Why zero-copy? Traditional approach: PyTorch GPU → CPU → Rust → GPU → CPU → PyTorch GPU (4 PCIe transfers). Zero-copy: the kernel reads signal bins and writes gradients directly in GPU memory. The only H→D transfer is the small nuisance parameter vector (~250 doubles = 2KB).
Phase 2 (Future): Implicit Differentiation
For derived profiled metrics (interpolated upper limits μ_up(α), full CLs bands), you need implicit differentiation through the solver/root-finding layer.
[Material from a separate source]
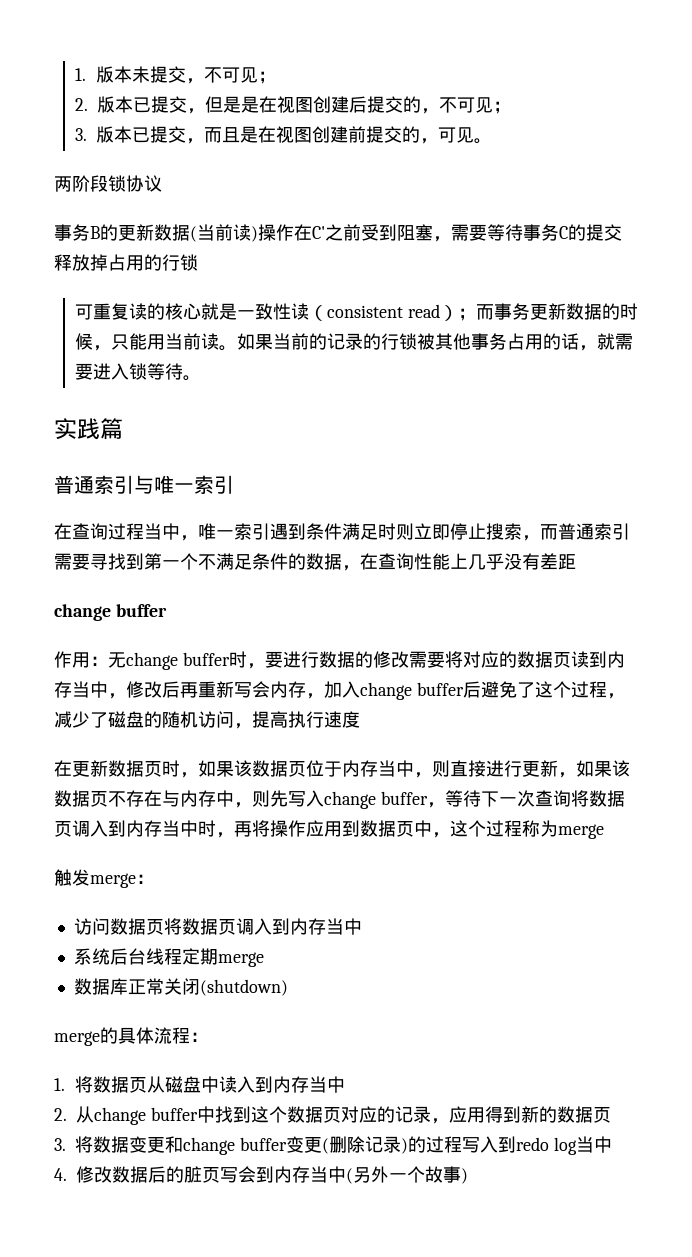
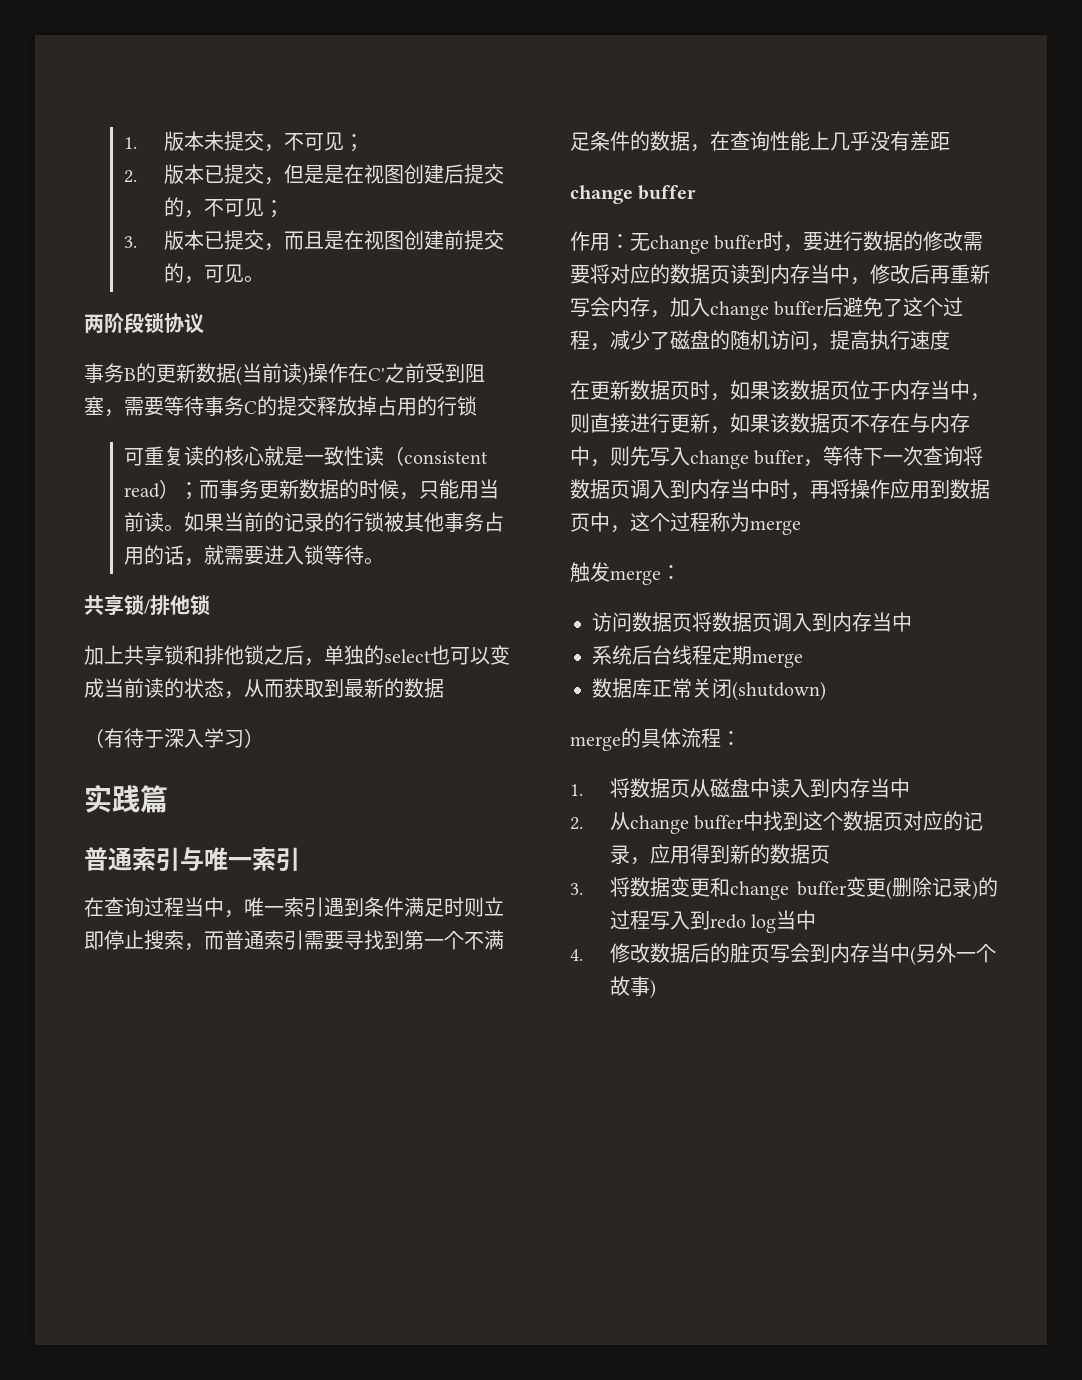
(202, 378) none -> [84,595,210,615] [84,645,510,666] [84,678,444,699] [84,728,264,748] // 共享锁/排他锁 // 加上共享锁和排他锁之后，单独的select也可以变成当前读的状态，从而获取到最新的数据 // （有待于深入学习）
The simple envelope-theorem gradient suffices for q₀ and qμ but not for all downstream quantities.
dq/ds = dq/ds|_{θ fixed} - (d²NLL/ds dθ)ᵀ (d²NLL/dθ²)⁻¹ dq/dθ|_{s fixed}This requires the cross-Hessian d²NLL/ds/dθ, which can be computed via finite differences of the GPU gradient w.r.t. signal bins.
Competitive Landscape
| Project | Status | Limitations |
|---|---|---|
| pyhf #882 | Open, not implemented | Pure Python, SLSQP not differentiable |
| neos (arXiv:2203.05570) | PoC 2022 | Slow, no GPU batch, simple models |
| gradhep/relaxed | Utility library | Not a pipeline, only soft histogram ops |
| arXiv:2508.17802 | Scikit-HEP+JAX, 2025 | JAX-only, JIT tracer leaks |
| NextStat | Production | First PyTorch-native, CUDA zero-copy |
Requirements
- PyTorch (optional dependency, imported lazily)
- NVIDIA GPU with CUDA for zero-copy path; Apple Silicon (Metal) as fallback
- CPU tensors supported but require device→host copy